> _Текст_:
Владимир Губин. Наедине со светом. - Сергей Довлатов: творчество, личность,
судьба / Сост. А. Ю. Арьев. - СПб.: "Звезда", 1999.

ВЛАДИМИР ГУБИН

НАЕДИНЕ СО СВЕТОМ

1

Начну с покаяния.
В 1992 году газета «Петербургский литератор» пригласила в один из своих номеров рассказать о Сергее Довлатове тех очевидцев, кому довелось обустроиться вовремя в качестве близких друзей и знакомых писателя. Те, кому довелось, откликнулись. А далее, ненароком блефуя, — блефуя, скорее всего, по наитию штампа, — они заморочили публику сплошь эпизодами бурно-хмельных возлияний, что придавало, по мнению званых экспертов, черты романтичности литературной богеме. Ну, дескать, и мы всяко пили — но чем больше пили, тем чаще писали. Следует упомянуть и напиток — чем крепче, тем лучше писали...
Так появился туман о Довлатове:
— Чем больше — тем чаще; чем крепче — тем лучше.
Ныне мне стыдно.
Мне стыдно за непристойное легкомыслие, что в эту тоску тогда тоже внес лепту.
Конечно, Сергей не святоша в пучине российских застолий;
он хорошо знал питейное дело, но, по-довлатовски приняв изрядную дозу спиртного, был, если что, по-довлатовски непредсказуемо трезв и корректен.

2

В утлом угрюмом кафе на Суворовском опохмелялись. От столика, что по соседству, где возвизжала, кайфуя, другая компания, кинули в наши салаты надкусанную сбоку грушу.
— Чье, зложелатели? — Довлатов осторожно поднял грушу за хвостик и встал.
Бедняги, другая компания, съежившись в точку, заразмышляли небось о судьбе, сколько ребер и шей наломает им эта античная глыба с ощеренными по-кавказски глазами.

> _Цель задания_:
Выпишите, пожалуйста, из текста о Довлатове отрывок от слов «Конечно, Сергей не» до слов «надкусанную сбоку грушу.» включительно, ничего в нем не меняя.

> _Раздел данных_:
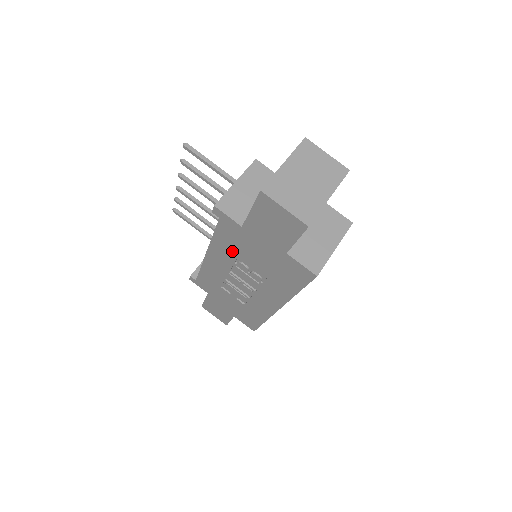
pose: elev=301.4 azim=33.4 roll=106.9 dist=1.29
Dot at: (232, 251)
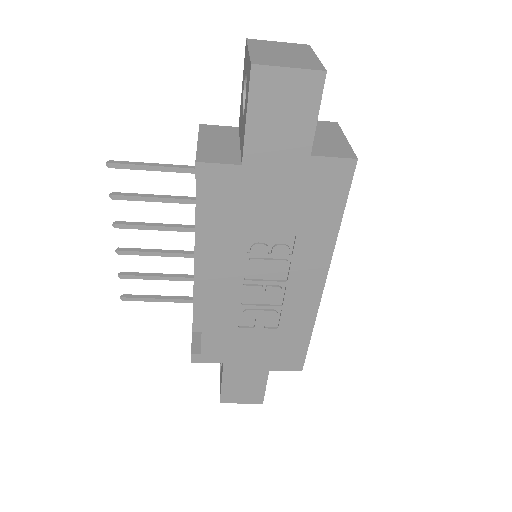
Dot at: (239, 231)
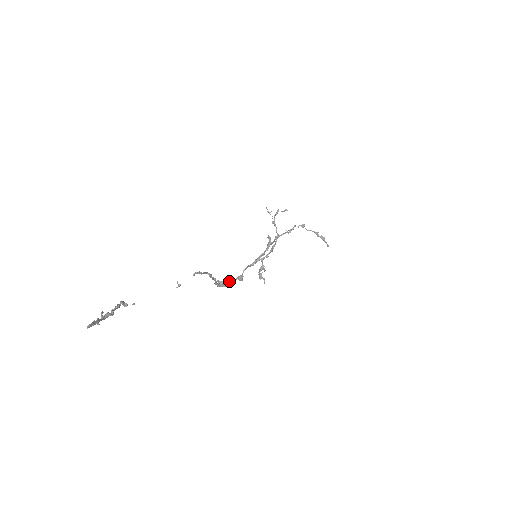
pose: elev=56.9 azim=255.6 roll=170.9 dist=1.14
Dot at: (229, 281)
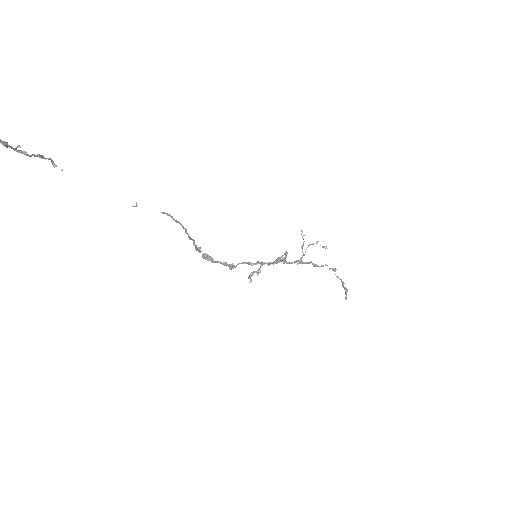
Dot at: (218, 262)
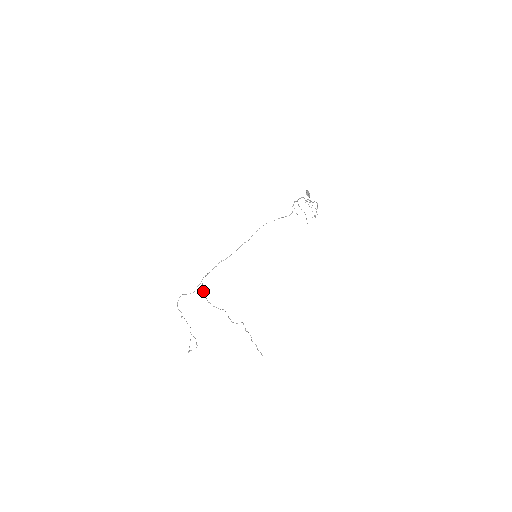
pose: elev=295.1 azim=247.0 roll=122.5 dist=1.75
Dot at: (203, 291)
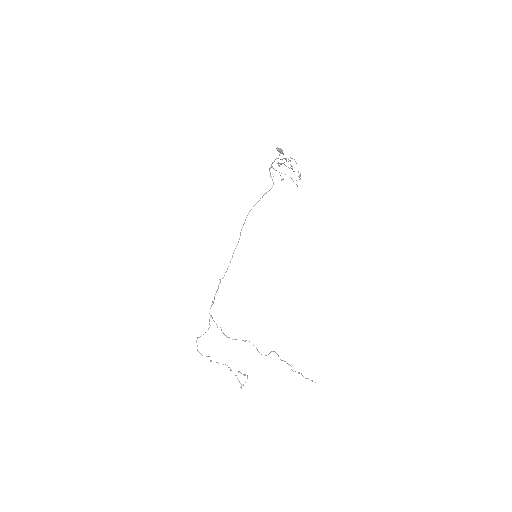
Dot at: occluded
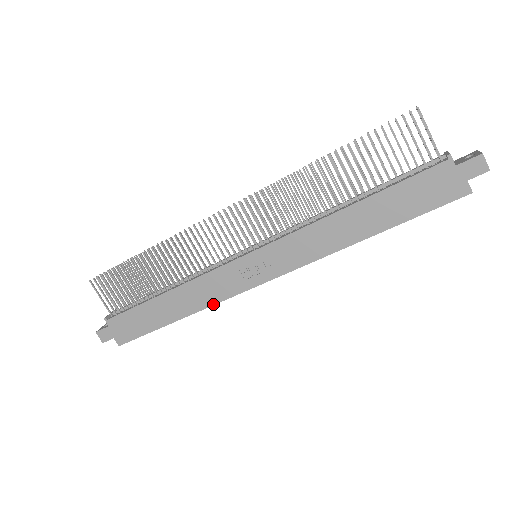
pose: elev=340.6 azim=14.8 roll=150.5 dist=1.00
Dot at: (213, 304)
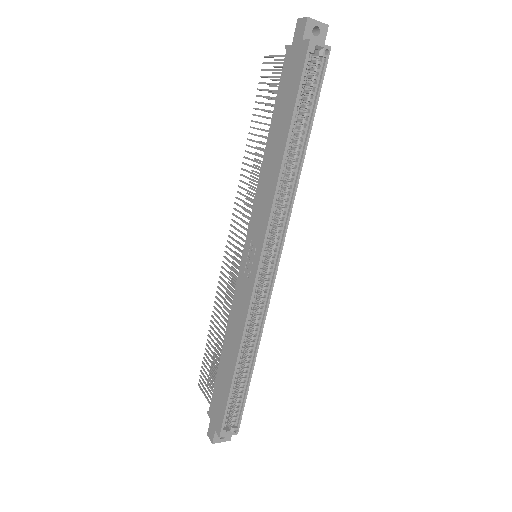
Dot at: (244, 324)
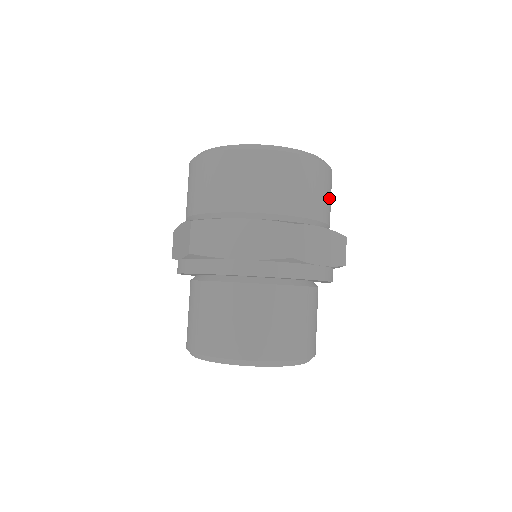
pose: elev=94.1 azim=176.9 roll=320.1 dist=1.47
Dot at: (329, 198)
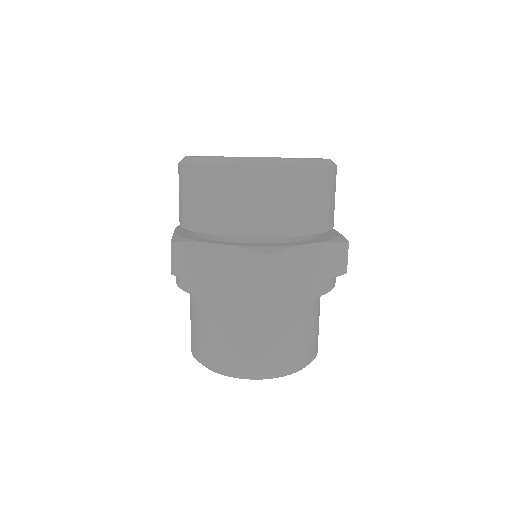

> _Результат задания_:
Конечно, Сергей не святоша в пучине российских застолий;
он хорошо знал питейное дело, но, по-довлатовски приняв изрядную дозу спиртного, был, если что, по-довлатовски непредсказуемо трезв и корректен.

2

В утлом угрюмом кафе на Суворовском опохмелялись. От столика, что по соседству, где возвизжала, кайфуя, другая компания, кинули в наши салаты надкусанную сбоку грушу.